Two days ago the governor of my state announced that schools will continue with distance learning through the end of the school year. It was a result I’ve been expecting since mid-March, so it didn’t impact me much. Yet from the reactions on social media, I realized that not everyone has already let go of school. They’d retained hope that things could go back to normal. That their high school seniors would get to have prom, graduation, yearbook day. I suppose I’ve already had practice letting go of life experiences that I expected my kids to have, but they didn’t get to have. I’ve had three kids depart high school and only one of them had a graduation ceremony. I thought I would get to help my kids navigate prom and dating, only one of them has done any of that. Depression and anxiety had already stripped away the social trappings of school that so many are mourning this week. Their grief is real and hard.
I was a little surprised at my high school kid’s reaction to the news of cancellation. He wasn’t surprised either, but having it be official flipped some mental switch. He hadn’t even logged into his online classrooms. The day after cancellation, he did. I don’t know how far he’ll take the next steps, but he seems to have internalized that if he wants an education, he is the one who has to put in the time. Now he has to figure out how to get himself to put in time on a daily basis when there is no set schedule except one he creates for himself.
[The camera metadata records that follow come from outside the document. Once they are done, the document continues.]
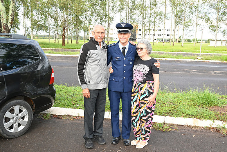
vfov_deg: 36.2
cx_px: 114
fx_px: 232
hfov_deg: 52.2
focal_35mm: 37
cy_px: 76
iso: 800
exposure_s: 1/250
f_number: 6.3
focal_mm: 24.5
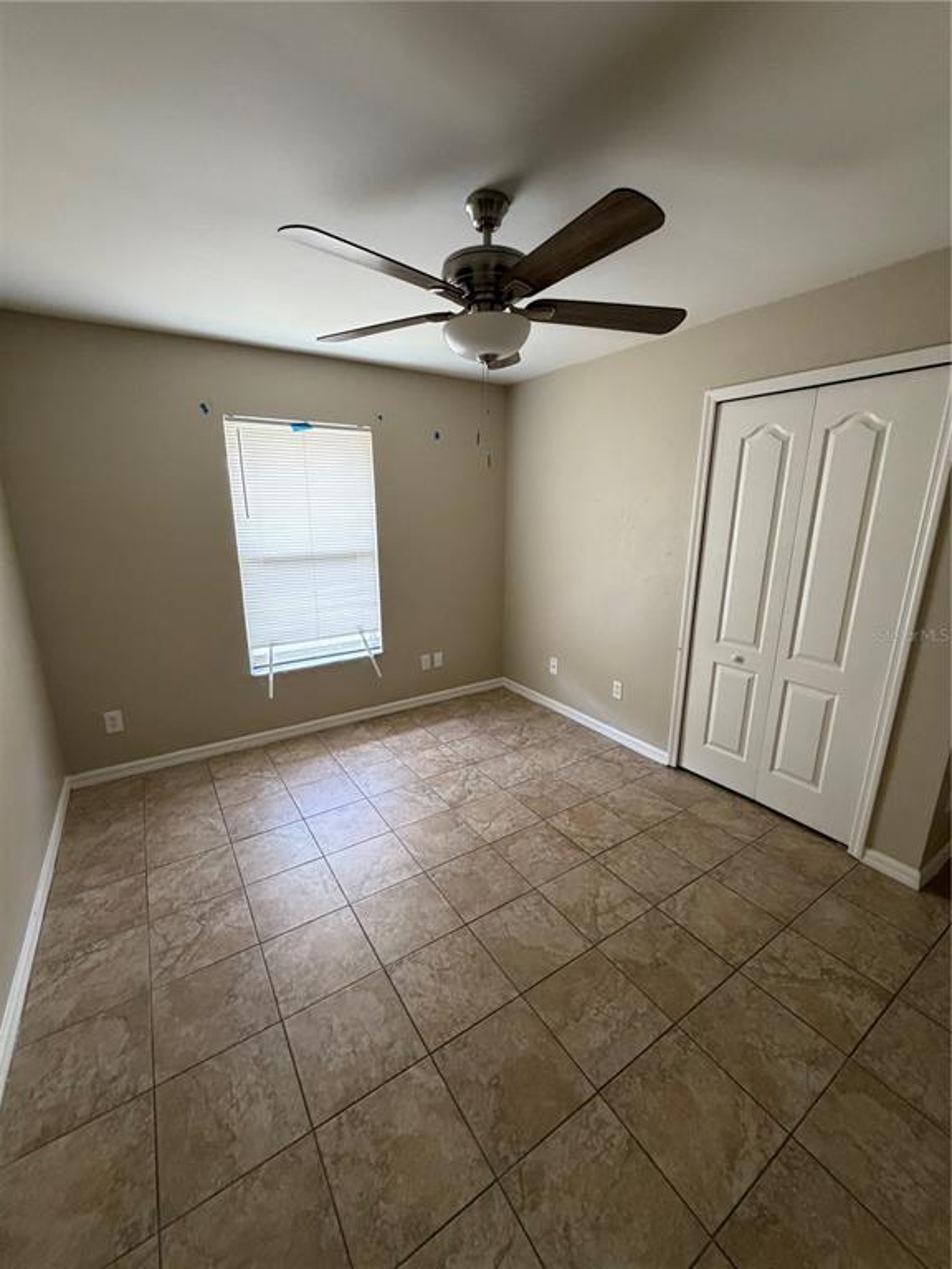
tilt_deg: -13.4
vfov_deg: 102.1
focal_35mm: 14
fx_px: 513
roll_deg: -0.6
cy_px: 634
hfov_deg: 85.7
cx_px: 476
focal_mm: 2.22
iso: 320
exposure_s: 1/71
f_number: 2.2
I skim read an article this morning about how lockdown orders are likely to permanently shape the way that teens think about the world. Much of what the article said made sense to me. Because of brain development that happens during the teen years, the experiences of those years create hardwired reactions that are buried deep in the psyche. Today’s teens are having a collective experience of isolation that is unlike anything a generation of teens has experienced before. Isolation can be collective because of the internet. This will change the generation they become and no one knows how yet. On the other hand, every teenager has been shaped by their experiences and their choices relating to those experiences. It is entirely normal for teens to be afraid of adulthood and the future. It is entirely normal for teens to have their hopes and expectations smashed in one way or another and for them to then have to learn how to pick up the pieces and keep going. So this is all yet another case of life being completely normal and completely unprecedented at the same time.
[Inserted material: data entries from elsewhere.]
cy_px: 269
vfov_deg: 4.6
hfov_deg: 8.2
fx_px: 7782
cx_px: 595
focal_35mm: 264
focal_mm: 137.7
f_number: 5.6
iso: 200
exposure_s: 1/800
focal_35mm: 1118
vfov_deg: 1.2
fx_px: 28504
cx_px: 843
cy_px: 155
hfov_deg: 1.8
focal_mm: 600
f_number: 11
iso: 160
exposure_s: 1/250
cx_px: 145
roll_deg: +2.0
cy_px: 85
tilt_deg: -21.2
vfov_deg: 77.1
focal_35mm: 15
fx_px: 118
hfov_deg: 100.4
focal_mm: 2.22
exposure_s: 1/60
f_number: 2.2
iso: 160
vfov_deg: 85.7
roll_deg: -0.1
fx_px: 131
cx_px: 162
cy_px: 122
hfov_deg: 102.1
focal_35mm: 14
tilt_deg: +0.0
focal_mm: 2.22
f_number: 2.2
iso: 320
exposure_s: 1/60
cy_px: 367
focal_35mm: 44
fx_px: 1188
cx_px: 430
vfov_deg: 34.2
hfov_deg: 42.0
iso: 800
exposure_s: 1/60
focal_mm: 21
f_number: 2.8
I know that quarantine is definitely shaping the young adults in my household. Their relationships to each other and to the world at large have shifted. None of us knows for certain what the opportunities and options will be three months from now. I think we’ll be lucky to get school back in the fall and that it will only be accomplished by halving the average class size in Utah. Since the facilities and staff aren’t available to do that easily. I wouldn’t be surprised for there to be A day students and B day students. Or perhaps one week on, one week off. With only half the student body attending at a time. In the meantime, my son has to figure out how to make himself work and I have to stand back and let him struggle with it.